Yrsa perçoit très tôt le désir que son corps, aussi précoce que son esprit, éveille chez les hommes. En premier lieu, par la matérialité de son origine. Quand Marcia lui dit qu’elle ressemble « comme deux gouttes d’eau » à son véritable père, un brillant universitaire nigérian, Yrsa tranche : « Non. C’est un adulte. C’est un étranger. C’est un homme avec un chapeau carré et une toge. » Ce corps héritage, cette mythification des racines l’attire et l’effraie à la fois. Sa mère lui affirme qu’elle est une Africaine, mais son grand-père lui assène que « les Africains sont méchants et nous ont vendus en esclavage ». La vérité des uns n’est pas celle des autres.
En second lieu, par la sexualisation de son corps, qu’Yrsa constate avant de pouvoir la nommer ou d’en saisir les enjeux. Elle est encore très jeune, sept ou huit ans, mais elle comprend pourtant que le regard que les hommes portent sur elle transforme son corps en un « corps-piège, corps-trappe qui mène à un lieu hanté qui n’existe pas ». Son physique érige soudain une barrière invisible entre sa mère et elle, surtout quand les « petits amis » de celle-ci traînent dans les parages.
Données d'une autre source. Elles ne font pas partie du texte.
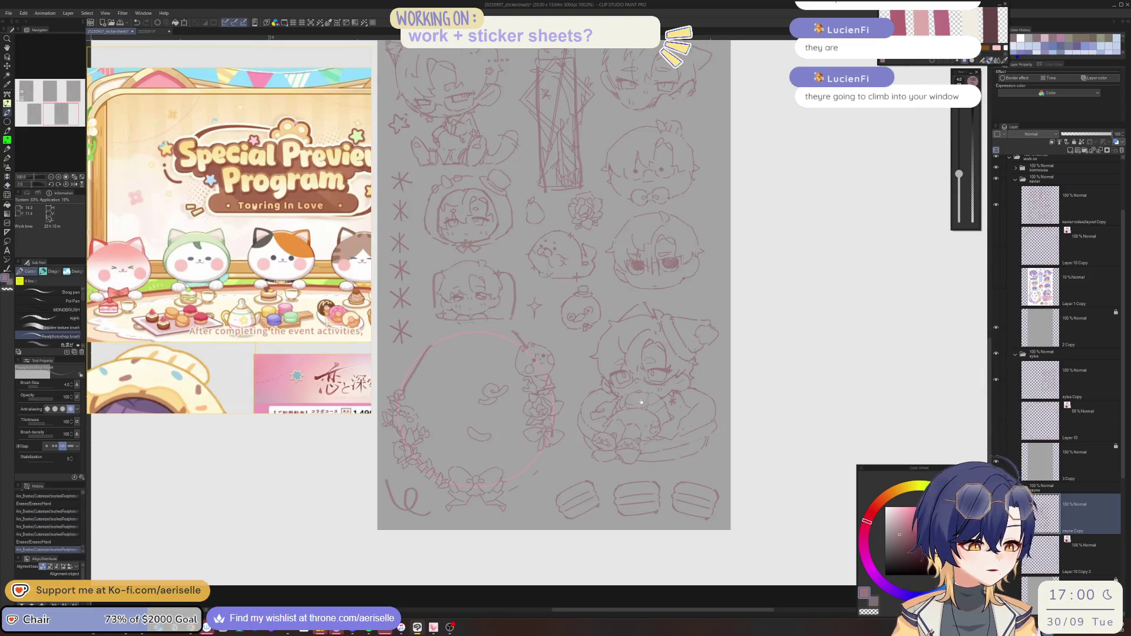
pyautogui.press('ctrl+s')
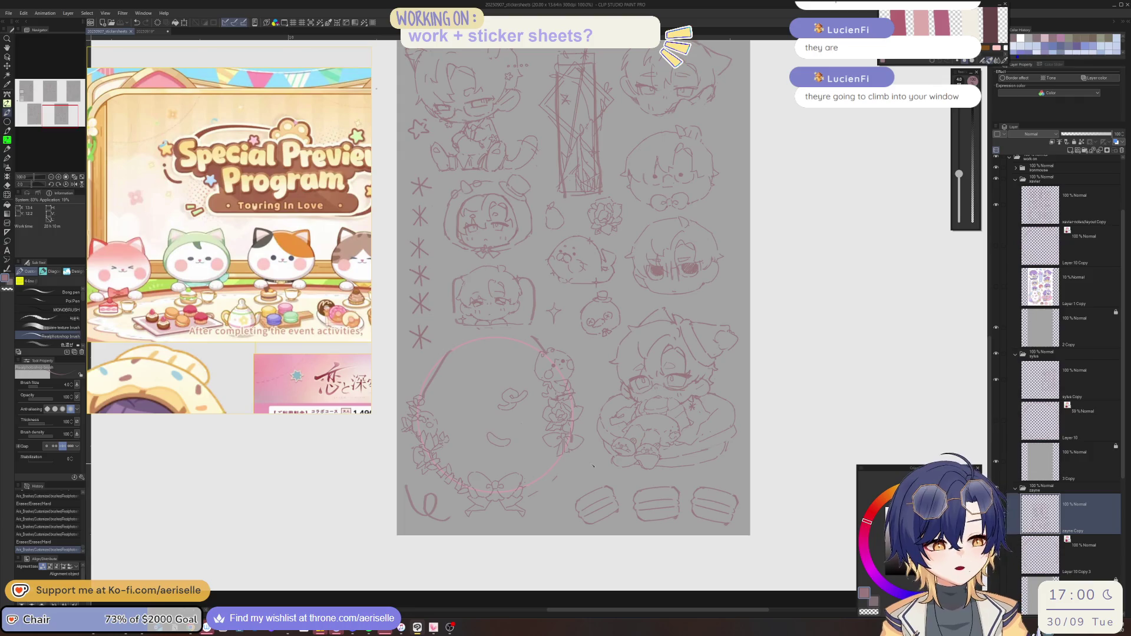
# Erase small stray marks and a stray line on the wreath sketch
pyautogui.scroll(1, 553, 460)
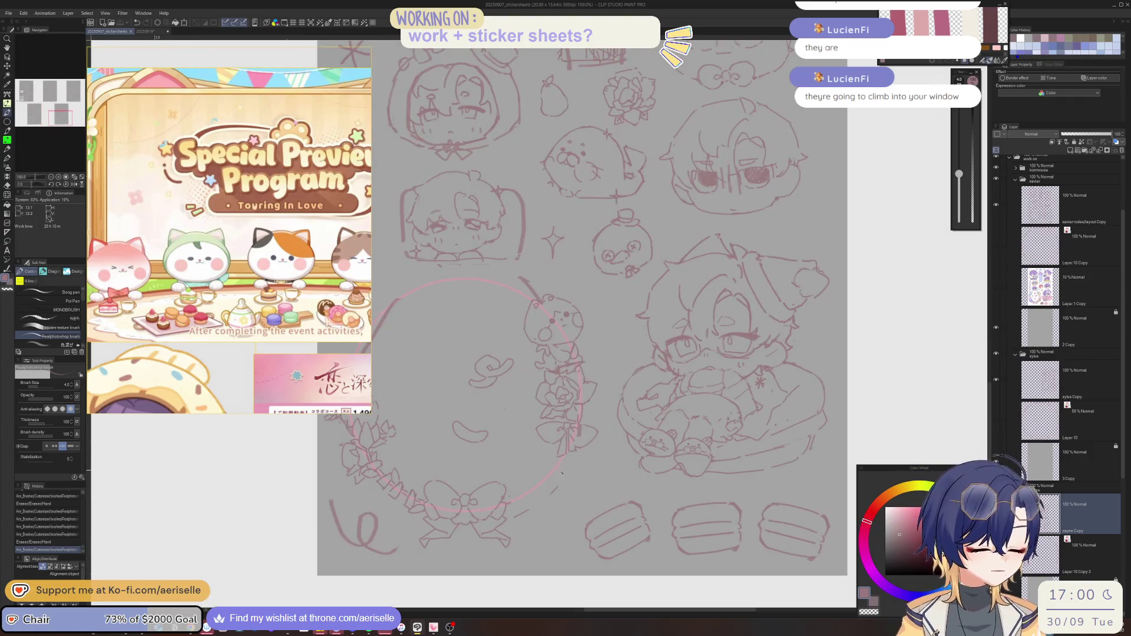
pyautogui.press('e')
pyautogui.click(560, 489)
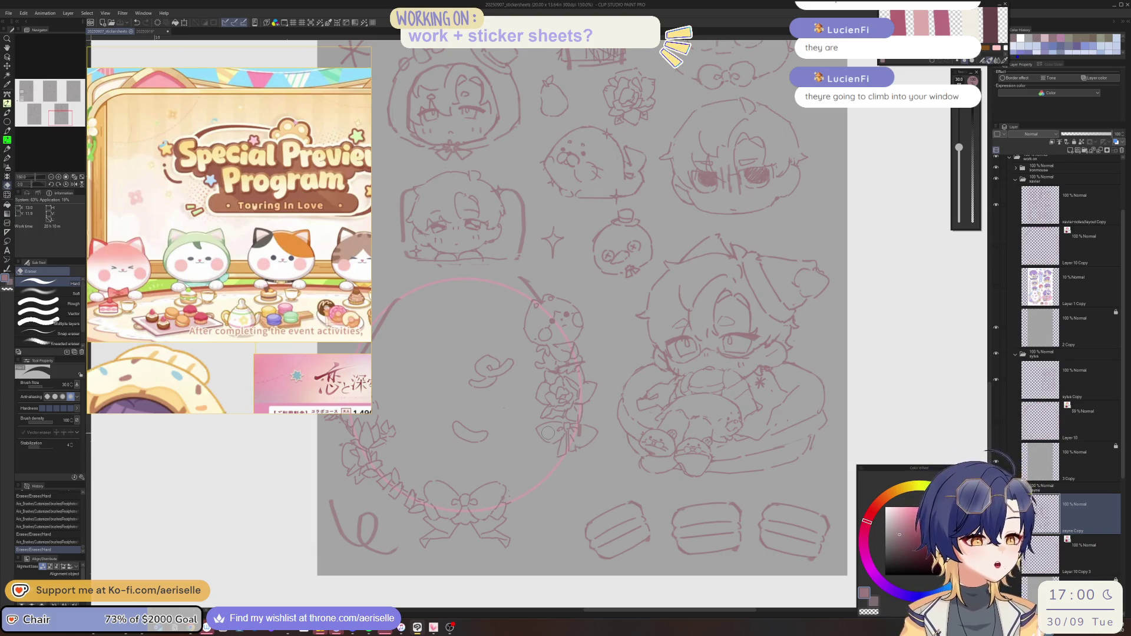
pyautogui.moveTo(547, 433); pyautogui.dragTo(593, 514)
pyautogui.click(581, 361)
# Add a short vertical stroke, small pen dabs and a stroke by the bow, then save again
pyautogui.scroll(1, 566, 362)
pyautogui.press('p')
pyautogui.moveTo(563, 356); pyautogui.dragTo(565, 377)
pyautogui.press('ctrl+z')
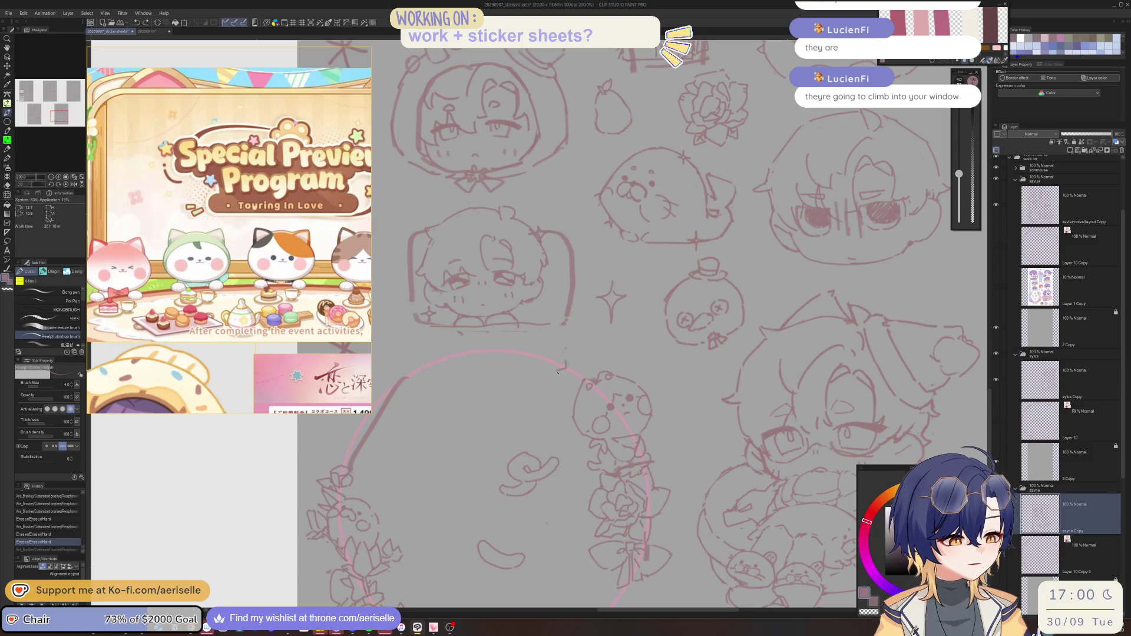
pyautogui.press('ctrl+y')
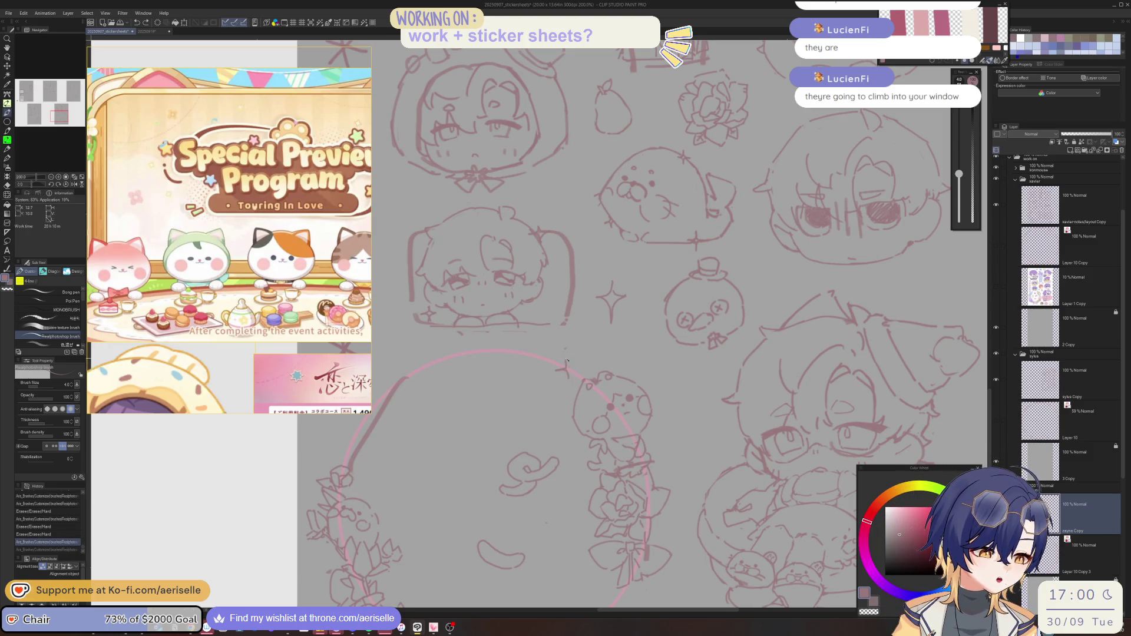
pyautogui.click(574, 370)
pyautogui.click(572, 368)
pyautogui.click(573, 368)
Cette métamorphose, terrifiante parce qu’elle distend le lien filial, mais également enivrante par l’ascendant qu’elle semble conférer à Yrsa, les déstabilise l’une comme l’autre. Marcia l’envoie donc loger chez ses parents avec Little Roo. Mais lorsqu’ils emménagent, la représentation mentale du monde d’Yrsa est mise à mal par l’éducation religieuse très stricte que ses grands-parents, de « pieux Adventistes du Septième Jour », entendent lui donner. Ici, la séduction n’est pas valorisée, bien au contraire, elle est tabou et à proscrire.
Comme pour tant d’autres autrices noires d’origine modeste, la sexualisation du corps d’Yrsa Daley-Ward par son entourage a joué un rôle majeur dans son existence en ce qu’elle l’a probablement amenée à faire des choses non pas parce qu’elle le souhaitait vraiment, mais plutôt par envie de coller au seul modèle disponible, qu’on y souscrive on qu’on le réfute : celui de la femme en tant qu’objet de désir.
Bien que tout ça soit son corps,
l’intégralité de son mètre quatre-vingts,
la fille ne le reconnaît pas. Elle ne le voit que comme (1) un Truc-Chaud (2) une arme de destruction délicieuse (3) un presque-pouvoir.
Cette fonction de modèle, nécessaire à toute communauté, l’est bien davantage dans celle de jeunes filles noires d’origine modeste et souvent issues de l’immigration. De même que les garçons ont besoin d’autres archétypes que celui du footballeur, les filles doivent pouvoir se projeter sur d’autres figures que celle de la séductrice. L’autrice a d’ailleurs dû en passer par là : elle a été escort et mannequin, deux activités où le corps des femmes et l’avis que les hommes s’en font sont centraux. Plus tard, le hasard l’a amenée à la poésie et à l’écriture, où elle a rencontré le succès. C’est en cela que des jeunes femmes comme elle sont essentielles. Leur réussite (bien que celle-ci ne soit pas en elle-même un objectif, on voudra bien admettre que pour servir d’exemple, il faut être connu) permet à d’autres jeunes filles et à d’autres jeunes tout court de se dire qu’ils peuvent survivre aux pères qui disparaissent sans laisser d’adresse, aux mères négligentes, aux fanatiques religieux, au commerce sexuel et aux nombreuses avanies que le monde leur réserve.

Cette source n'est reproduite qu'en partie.